Collection entries:
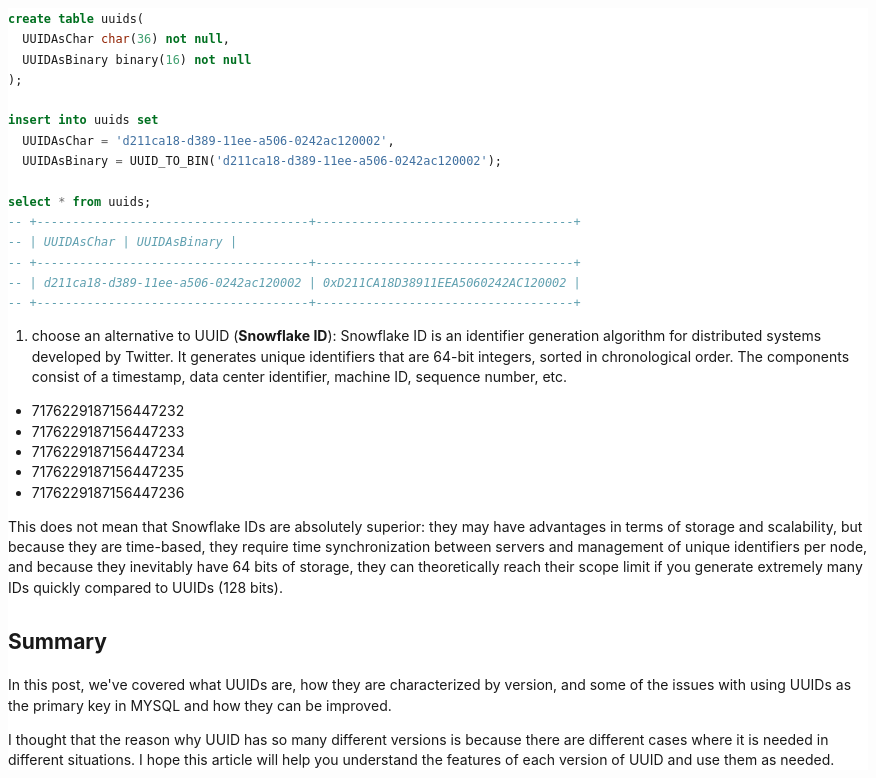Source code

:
 ```sql
create table uuids(
  UUIDAsChar char(36) not null,
  UUIDAsBinary binary(16) not null
);

insert into uuids set
  UUIDAsChar = 'd211ca18-d389-11ee-a506-0242ac120002',
  UUIDAsBinary = UUID_TO_BIN('d211ca18-d389-11ee-a506-0242ac120002');

select * from uuids;
-- +--------------------------------------+------------------------------------+
-- | UUIDAsChar | UUIDAsBinary |
-- +--------------------------------------+------------------------------------+
-- | d211ca18-d389-11ee-a506-0242ac120002 | 0xD211CA18D38911EEA5060242AC120002 |
-- +--------------------------------------+------------------------------------+

```

1. choose an alternative to UUID (**Snowflake ID**): Snowflake ID is an identifier generation algorithm for distributed systems developed by Twitter. It generates unique identifiers that are 64-bit integers, sorted in chronological order. The components consist of a timestamp, data center identifier, machine ID, sequence number, etc.
- 7176229187156447232
- 7176229187156447233
- 7176229187156447234
- 7176229187156447235
- 7176229187156447236

This does not mean that Snowflake IDs are absolutely superior: they may have advantages in terms of storage and scalability, but because they are time-based, they require time synchronization between servers and management of unique identifiers per node, and because they inevitably have 64 bits of storage, they can theoretically reach their scope limit if you generate extremely many IDs quickly compared to UUIDs (128 bits).

## Summary

In this post, we've covered what UUIDs are, how they are characterized by version, and some of the issues with using UUIDs as the primary key in MYSQL and how they can be improved.

I thought that the reason why UUID has so many different versions is because there are different cases where it is needed in different situations. I hope this article will help you understand the features of each version of UUID and use them as needed.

● Work instruction: Only lines holding the word "UUIDAsBinary" belong in the answer; copy all of them from the records.

● Written solution:
  UUIDAsBinary binary(16) not null
  UUIDAsBinary = UUID_TO_BIN('d211ca18-d389-11ee-a506-0242ac120002');
-- | UUIDAsChar | UUIDAsBinary |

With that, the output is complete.